Problem to solve
Could you set down every entry exactly as it stands, without the images?

Recorded information
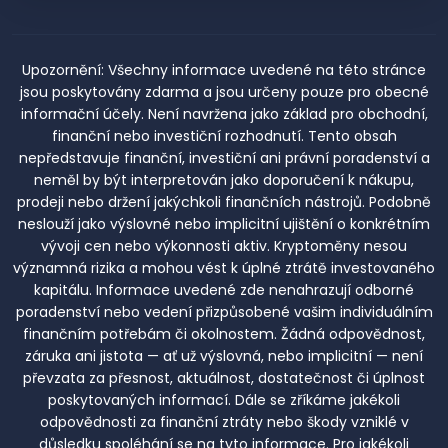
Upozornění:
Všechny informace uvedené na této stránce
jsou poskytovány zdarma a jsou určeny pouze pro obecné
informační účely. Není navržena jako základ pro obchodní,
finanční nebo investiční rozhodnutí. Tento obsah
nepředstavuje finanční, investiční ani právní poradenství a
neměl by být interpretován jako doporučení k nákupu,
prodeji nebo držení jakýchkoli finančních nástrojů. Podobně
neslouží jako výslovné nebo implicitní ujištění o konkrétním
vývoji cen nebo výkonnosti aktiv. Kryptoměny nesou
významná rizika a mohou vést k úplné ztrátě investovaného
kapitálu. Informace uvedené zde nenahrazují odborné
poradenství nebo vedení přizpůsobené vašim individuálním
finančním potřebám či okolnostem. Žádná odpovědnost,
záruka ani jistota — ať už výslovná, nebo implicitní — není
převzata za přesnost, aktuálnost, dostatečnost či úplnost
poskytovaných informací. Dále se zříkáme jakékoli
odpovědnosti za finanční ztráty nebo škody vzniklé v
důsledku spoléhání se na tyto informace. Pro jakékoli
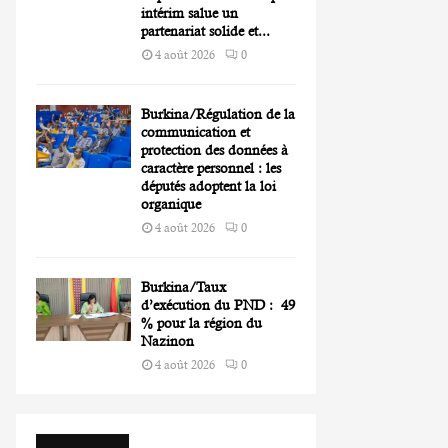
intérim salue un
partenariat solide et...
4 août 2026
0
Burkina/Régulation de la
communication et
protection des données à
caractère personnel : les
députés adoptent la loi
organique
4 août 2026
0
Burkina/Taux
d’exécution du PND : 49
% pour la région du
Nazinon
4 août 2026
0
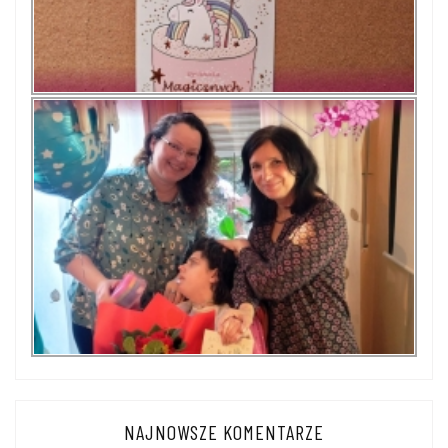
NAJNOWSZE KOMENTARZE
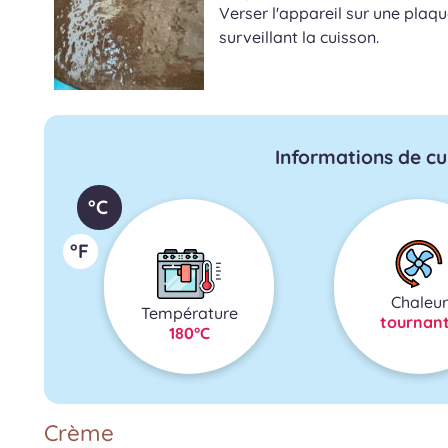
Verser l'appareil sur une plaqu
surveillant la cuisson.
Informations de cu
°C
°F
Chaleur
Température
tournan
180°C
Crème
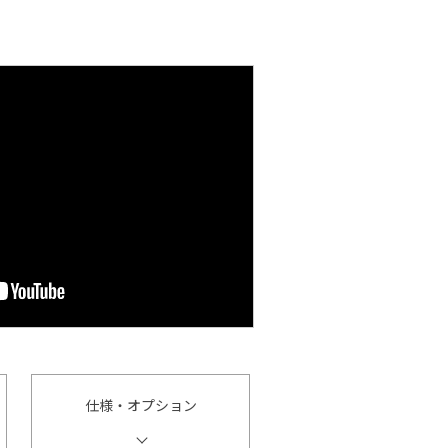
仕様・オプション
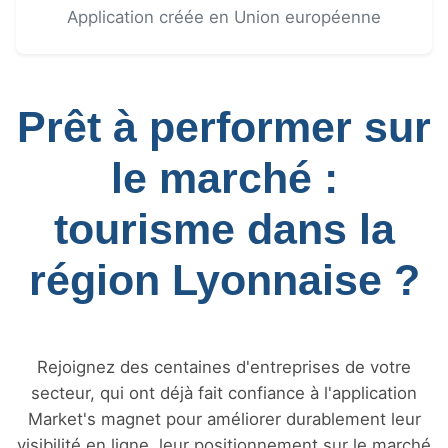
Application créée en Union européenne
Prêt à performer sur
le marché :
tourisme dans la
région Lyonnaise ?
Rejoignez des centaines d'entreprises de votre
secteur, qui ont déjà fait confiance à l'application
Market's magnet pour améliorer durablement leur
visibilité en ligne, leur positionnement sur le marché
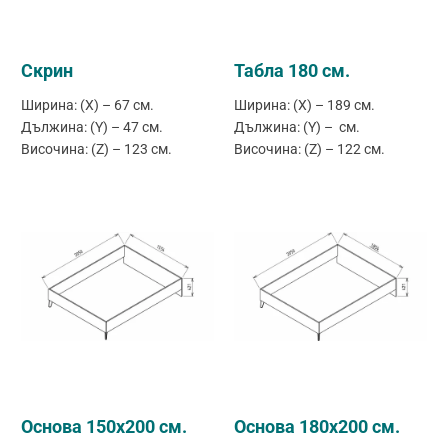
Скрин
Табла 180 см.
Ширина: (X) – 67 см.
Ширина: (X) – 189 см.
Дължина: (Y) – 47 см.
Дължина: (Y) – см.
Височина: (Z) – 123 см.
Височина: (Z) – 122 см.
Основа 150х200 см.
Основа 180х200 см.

Task solution
Upozornění:
Všechny informace uvedené na této stránce
jsou poskytovány zdarma a jsou určeny pouze pro obecné
informační účely. Není navržena jako základ pro obchodní,
finanční nebo investiční rozhodnutí. Tento obsah
nepředstavuje finanční, investiční ani právní poradenství a
neměl by být interpretován jako doporučení k nákupu,
prodeji nebo držení jakýchkoli finančních nástrojů. Podobně
neslouží jako výslovné nebo implicitní ujištění o konkrétním
vývoji cen nebo výkonnosti aktiv. Kryptoměny nesou
významná rizika a mohou vést k úplné ztrátě investovaného
kapitálu. Informace uvedené zde nenahrazují odborné
poradenství nebo vedení přizpůsobené vašim individuálním
finančním potřebám či okolnostem. Žádná odpovědnost,
záruka ani jistota — ať už výslovná, nebo implicitní — není
převzata za přesnost, aktuálnost, dostatečnost či úplnost
poskytovaných informací. Dále se zříkáme jakékoli
odpovědnosti za finanční ztráty nebo škody vzniklé v
důsledku spoléhání se na tyto informace. Pro jakékoli
intérim salue un
partenariat solide et...
4 août 2026
0
Burkina/Régulation de la
communication et
protection des données à
caractère personnel : les
députés adoptent la loi
organique
4 août 2026
0
Burkina/Taux
d’exécution du PND : 49
% pour la région du
Nazinon
4 août 2026
0
NAJNOWSZE KOMENTARZE
Verser l'appareil sur une plaqu
surveillant la cuisson.
Informations de cu
°C
°F
Chaleur
Température
tournan
180°C
Crème
仕様・オプション
Application créée en Union européenne
Prêt à performer sur
le marché :
tourisme dans la
région Lyonnaise ?
Rejoignez des centaines d'entreprises de votre
secteur, qui ont déjà fait confiance à l'application
Market's magnet pour améliorer durablement leur
visibilité en ligne, leur positionnement sur le marché
Скрин
Табла 180 см.
Ширина: (X) – 67 см.
Ширина: (X) – 189 см.
Дължина: (Y) – 47 см.
Дължина: (Y) – см.
Височина: (Z) – 123 см.
Височина: (Z) – 122 см.
Основа 150х200 см.
Основа 180х200 см.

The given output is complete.